Péages : nouvelle hausse en vue pour les automobilistes en 2025

Mauvaise nouvelle pour le porte-monnaie des automobilistes : les tarifs des péages vont de nouveau augmenter en France dès février 2025.
Mauvaise nouvelle pour le porte-monnaie des automobilistes : les tarifs des péages vont de nouveau augmenter en France dès février 2025. Cette hausse, bien que présentée comme modérée, s’inscrit dans une tendance constante à la hausse qui pèse sur le budget des ménages.
Combien cette augmentation va-t-elle coûter ?
À partir du 1er février 2025, les tarifs des péages augmenteront en moyenne de 0,92 %. Concrètement, cela signifie que chaque trajet sur autoroute sera un peu plus cher. L’augmentation varie légèrement selon les sociétés concessionnaires :
- Vinci Autoroutes (ASF, Cofiroute, Escota) : +0,77 %
- Sanef : +0,85 %
- APRR : +1,08 %
- AREA : +1,10 %
- SAPN : +1,14 %
- ATMB (Mont Blanc) : +1,15 %
Pourquoi ces augmentations ?
Deux principales raisons sont avancées pour justifier ces hausses :
- L’inflation : L’augmentation des prix à la consommation a un impact direct sur les contrats entre l’État et les sociétés d’autoroutes. L’inflation prévue pour 2025 étant de 1,5 %, la hausse des péages est légèrement inférieure à cette valeur.

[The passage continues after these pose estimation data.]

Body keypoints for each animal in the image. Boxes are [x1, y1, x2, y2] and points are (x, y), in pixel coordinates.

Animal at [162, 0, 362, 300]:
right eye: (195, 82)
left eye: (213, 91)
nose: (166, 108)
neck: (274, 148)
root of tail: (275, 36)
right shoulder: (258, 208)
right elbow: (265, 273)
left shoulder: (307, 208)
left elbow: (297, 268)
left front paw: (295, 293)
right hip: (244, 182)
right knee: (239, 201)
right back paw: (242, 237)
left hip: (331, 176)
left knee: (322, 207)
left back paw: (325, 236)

- Les investissements : Les sociétés d’autoroutes doivent investir dans l’entretien et la modernisation du réseau, notamment pour la transition écologique (bornes de recharge électrique, réduction des émissions).
Une hausse qui s’ajoute à d’autres
Cette augmentation, même modérée, s’ajoute à d’autres hausses récentes : +3 % en 2024 et +4,75 % en 2023. Cette succession de hausses pèse lourdement sur le budget des automobilistes, en particulier pour ceux qui utilisent fréquemment l’autoroute ou qui vivent dans des zones où les alternatives sont limitées. Même si l’augmentation de 2025 est moins importante que les années précédentes, elle représente une dépense supplémentaire pour les ménages qui utilisent l’autoroute.
Le système actuel des concessions autoroutières est de plus en plus critiqué. Des voix s’élèvent pour une révision des contrats afin de mieux répartir les bénéfices et d’investir davantage dans l’entretien des routes nationales et le développement du transport ferroviaire. L’avenir de la gestion des autoroutes, dont les concessions arrivent à échéance entre 2031 et 2036, est donc une question ouverte.